Contact: Andrew Matejcic
amatejcic@cihr.ca
613-954-7143
Canadian Institutes of Health Research

Study finds breech babies three to four times safer if delivered via caesarian section

TORONTO-- A study funded completely by the Canadian Institutes of Health Research (CIHR), which has been fast tracked for publication in The Lancet, has proven that in the case of full term breech presentation, the safest method of delivering babies is via caesarian section.

Dr. Mary Hannah, Professor of obstetrics and gynecology at Sunnybrook and Women's College Health Sciences Centre, University of Toronto, and a senior researcher at the Centre for Research in Women's Health led the study, which included 2,088 women from 121 hospitals in 26 countries. The study was supposed to last for five years but stopped two years earlier than expected due to an interim analysis that showed major benefits for babies randomized to the caesarian section group compared to the vaginal birth group.

Overall, the study found that babies of women in the caesarian section group were three to four times less likely to die or have serious problems in the first six-weeks of life compared to those in the vaginal birth group (1.6% vs. 5.0%). The benefits from a planned caesarian section were greater in centers in developed countries with the difference in risk of death or serious problems for the baby being 0.4% vs. 5.7%, compared to the difference in centers in developing countries 2.9% vs. 4.4%. There was no difference in problems for the mother in the two groups regardless of whether the woman delivered in a developed or developing country, and the overall risk was low (less than 4%).

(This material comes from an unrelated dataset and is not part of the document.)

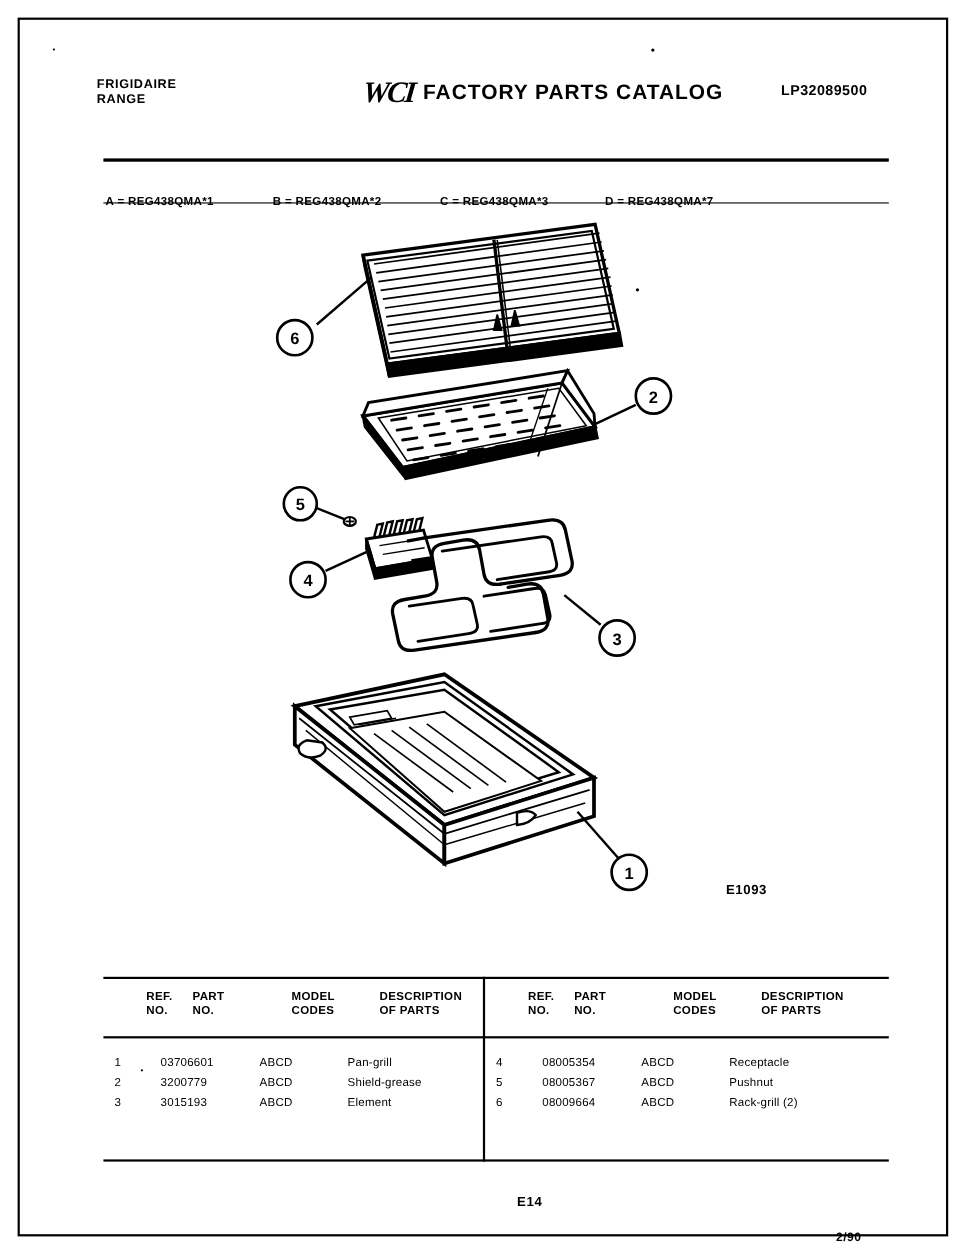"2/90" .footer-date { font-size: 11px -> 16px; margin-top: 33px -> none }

"It was our concern that vaginal births would disappear as an option when babies presented in the breech position as the more skilled clinicians left the profession. If it was true that planning for a caesarian section was not substantially better than planning for a vaginal birth and research were to prove this, then we felt that the move towards more caesarian sections might stop," says Dr. Hannah. "When we conducted the interim analysis we were surprised to see that a policy of planned caesarian section was substantially better for the baby in a breech presentation at term, and when all the data were analyzed, the benefit was found to be greatest in developed countries such as Canada and the United Kingdom."

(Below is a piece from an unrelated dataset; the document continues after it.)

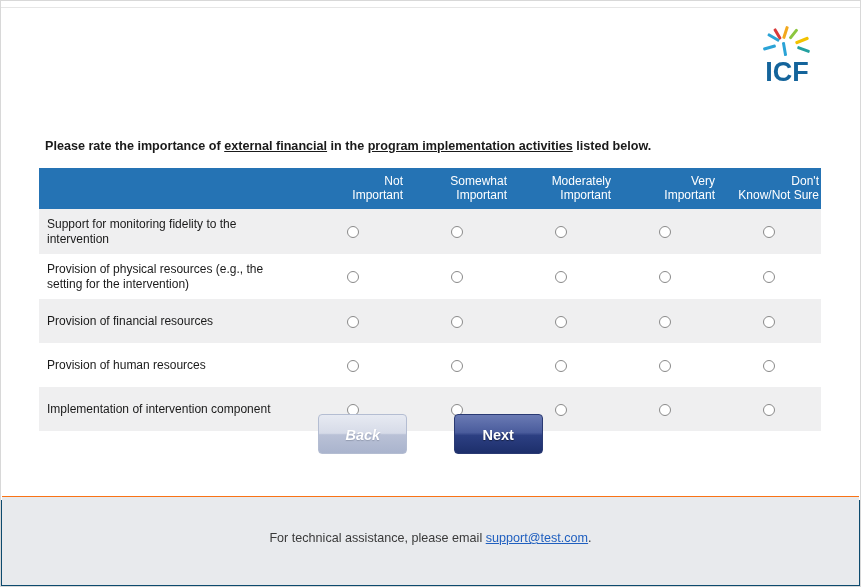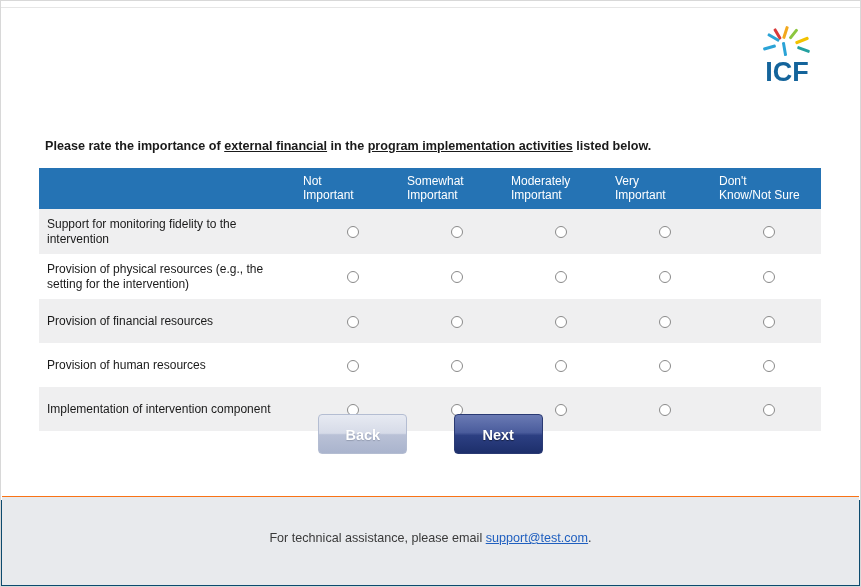"Not" .grid thead th { text-align: left -> right }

In total, the worldwide $2.3 million study concluded that 14 additional caesarian sections are needed to avoid one death or serious problem for the baby. For centers in developed countries an additional seven caesarian sections would be needed to avoid one death or serious problem for the baby. For centers in developing countries an additional 39 caesarian sections would be needed to avoid one death or serious problem for the baby.

"Dr. Hannah's ground-breaking, innovative work reinforces CIHR's dedication to supporting Canada's best clinical researchers," said Dr. Alan Bernstein, President of CIHR. "Her research will have global implications in the health research arena and that's what CIHR is all about."

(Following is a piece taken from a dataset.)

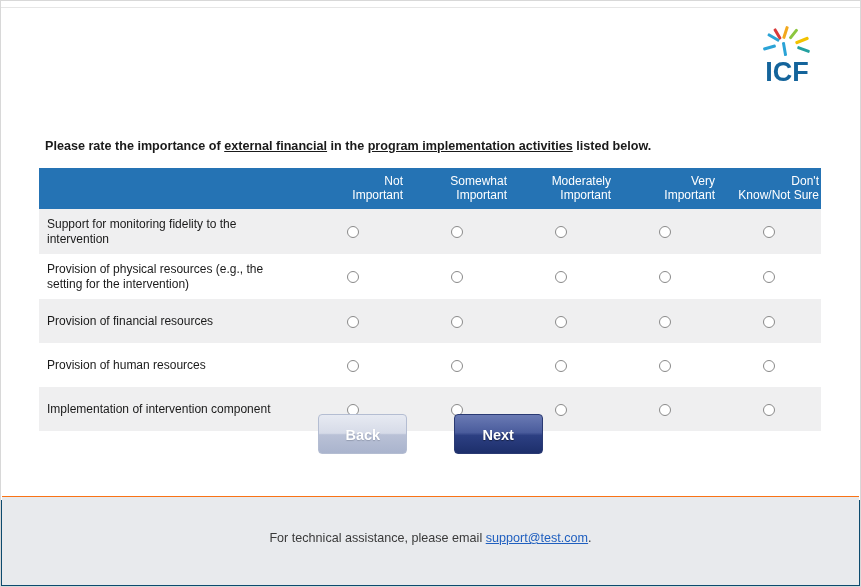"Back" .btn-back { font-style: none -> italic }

"Caesarian section is generally associated with a higher risk of problems for the mother than vaginal birth," Dr. Hannah says. "However, in the Term Breech Trial there was no benefit to the mother of a planned vaginal birth possibly because about 43% of mothers in that group ultimately delivered by caesarian section and because the caesarian sections done in that group were usually done after labor began, on an emergency basis. Whereas, many of the caesarians in the planned caesarian section group were undertaken prior to labor, on an elective basis. Also, we only have information about serious problems in the first six weeks postpartum. A follow-up component of the study is in progress that will give us additional information about the health of mothers at three months and two years postpartum."

In Canada, about 12,000 - 16,000 women will deliver a baby in breech presentation at term every year.